Fear of the Dentist | Linden, NJ | Isaac Menasha, DDS
If you ask me to name something that is scary, I would start to list names of movie characters such as Jason, Freddy Kruger, Leatherhead…Usually horror movies come to mind. For some people, something scary can be a phobia such as arachnaphobia (fear of spiders) or acrophobia (fear of heights) or taphephobia (fear of losing your teeth).
Dental Phobia is a fear of dentists that prevents a person from going to the dentist at all. Dental anxiety is extremely common and it is estimated that 10% to 15% of Americans avoid seeing the dentist because of anxiety and fear. What is it about the mention of the word dentist that brings us to a paralyzing halt? Over the years, a lot of patients during our first conversation have told me “I hate you, not you personally, but the dentist”. I cannot take this personally or else I would never be practicing dentistry. What my patients are really telling me is that “I am scared” and “I don’t want you to hurt me”. At this point, the patient will recall the whole event as if it happened yesterday. They begin to tell their story and remember the name of the dentist who hurt them. Our memories throughout our lives have an emotional component attached to them. As is the case here, my patient is feeling the pain as she is describing her past experience. It is as real to her now as it was when it happened years ago.
On the other hand, we also experience pleasant feelings with our feel good memories. As we remember the good times in our lives such as a great vacation, the day when you were proposed to, your first child being born, holidays, birthdays… the list goes on, the positive emotional feelings are always felt when we recall these memories. Most of us make decisions based on our emotions and unfortunately for a lot of people, their fear and anxiety of experiencing pain deters them from either calling the dentist, making an appointment, maintaining consistent checkups or following through with recommeded necessary treatments.
In the dental office, our fear and anxiety are heightened by our other senses such as hearing the sound of the drill, the sound of the scraping of the teeth while getting a cleaning, the sight of pointy instruments, the smell of some of the dental supplies as well as the touch of a professionals fingers in your mouth. When we meet someone for the first time, we make sure that we maintain a certain distance between ourselves and the person we are talking to. It is our invisible barrier that we do not want that person to cross and make us feel uncomfortable. Unfortunately when you visit the dentist for the first time, fear and anxiety can be elevated because the invisible barrier that you come to rely on when first meeting someone is no longer there. The dentist has to “invade” your personal safety zone in order to check your mouth and teeth. There are other professions that invade your personal space such as a visiting your primary doctor for a physical, seeing a gastroenterologist and seeing a urologist. We feel uncomfortable when we have to make these appointments and we don’t like to feel this way.

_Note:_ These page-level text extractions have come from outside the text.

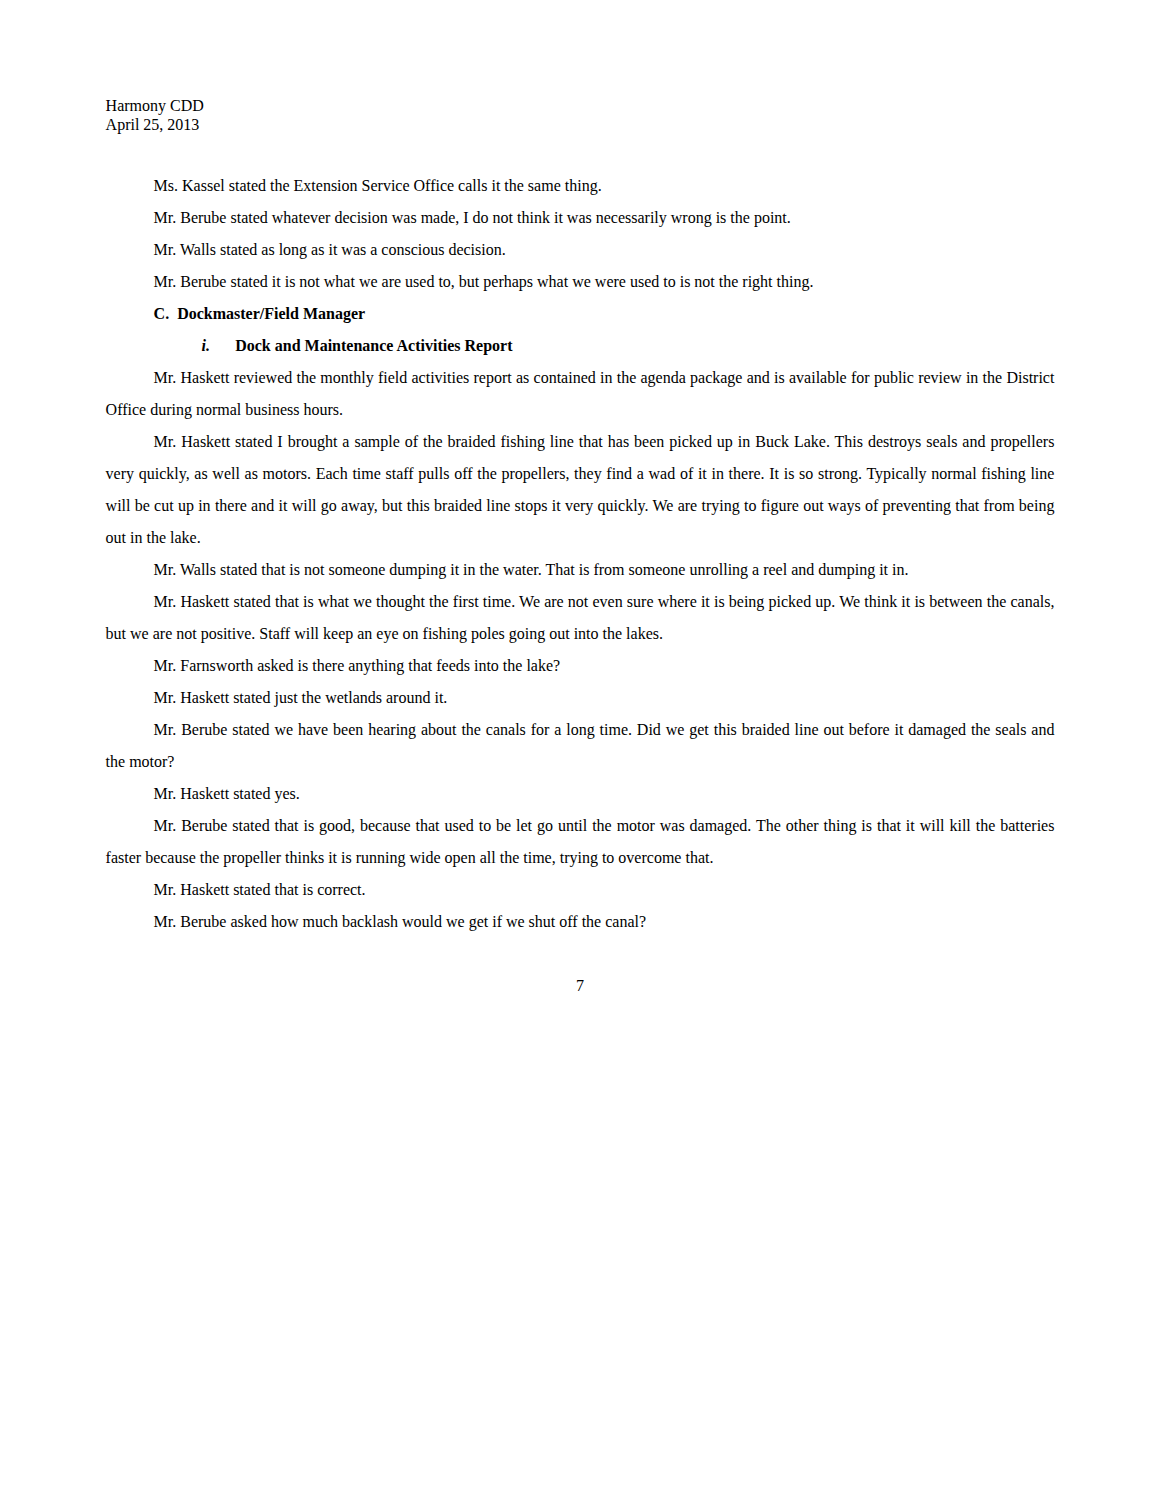Harmony CDD
April 25, 2013
Ms. Kassel stated the Extension Service Office calls it the same thing.
Mr. Berube stated whatever decision was made, I do not think it was necessarily wrong is the point.
Mr. Walls stated as long as it was a conscious decision.
Mr. Berube stated it is not what we are used to, but perhaps what we were used to is not the right thing.
C. Dockmaster/Field Manager
i. Dock and Maintenance Activities Report
Mr. Haskett reviewed the monthly field activities report as contained in the agenda package and is available for public review in the District Office during normal business hours.
Mr. Haskett stated I brought a sample of the braided fishing line that has been picked up in Buck Lake. This destroys seals and propellers very quickly, as well as motors. Each time staff pulls off the propellers, they find a wad of it in there. It is so strong. Typically normal fishing line will be cut up in there and it will go away, but this braided line stops it very quickly. We are trying to figure out ways of preventing that from being out in the lake.
Mr. Walls stated that is not someone dumping it in the water. That is from someone unrolling a reel and dumping it in.
Mr. Haskett stated that is what we thought the first time. We are not even sure where it is being picked up. We think it is between the canals, but we are not positive. Staff will keep an eye on fishing poles going out into the lakes.
Mr. Farnsworth asked is there anything that feeds into the lake?
Mr. Haskett stated just the wetlands around it.
Mr. Berube stated we have been hearing about the canals for a long time. Did we get this braided line out before it damaged the seals and the motor?
Mr. Haskett stated yes.
Mr. Berube stated that is good, because that used to be let go until the motor was damaged. The other thing is that it will kill the batteries faster because the propeller thinks it is running wide open all the time, trying to overcome that.
Mr. Haskett stated that is correct.
Mr. Berube asked how much backlash would we get if we shut off the canal?
7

From the first step into our office, you are filled with smells of apple and cinnamon, a calming relaxing smell. To most people, the smell of desert, especially apple pie brings feelings of comfort. We don’t want our office to smell like a typical dental office, we want it to smell like something that brings about good memories and the good emotions attached with it. Our dental chairs are in rooms that have a tropical smell that you can associate with visiting the carribean. We also have televisions in each of our operatories for the patient to help them feel comfortable and keep their minds off the procedures. We offer Nitrous Oxide Gas as an option to help you feel more relaxed at your visit. We use topical anesthetic prior to the injection to make the procedure as painless as possible. We listen your concerns and do our best to make you feel as comfortable as possible.
It is time for Dentistry to be a pleasant experience and give people in the community an opportunity to start coming back to the dentist. It is time to stop neglecting your oral health. In my experience, common symptoms that develop by avoiding the dentist are bleeding gums, cavities, bone loss, loose teeth, broken teeth and gum disease. Some of these conditions elicit pain and the patient will wait until they cannot tolerate it anymore before rounding up the courage to call any dentist who will see them as soon as possible. They come to the dentist to help them out of pain (usually an extraction), and then disappear until the next dental crisis arises. Paralyzing fear will keep these patients away until they are forced to call the dentist again. It does not have to be this way. During the visit as I described above in our office, there are certain aspects of the dental visit that the dentist can control to make you feel more comfortable. We have patients in our office who like to bring music and wear headphones to help them tune out the sounds of the office that elevate their anxiety. I encourage my patients to bring anything that may help them to have a positive experience in our office.
We cannot expect the anxiety and fear to completely go away, but if we listen to you and work with you to make your visit as comfortable as possible, then we can manageyour fears and anxieties and lessen your discomfort in our office. Hopefully, we will be on the right track to help you overcome some of the barriers which are preventing you from attaining an optimal level of oral health.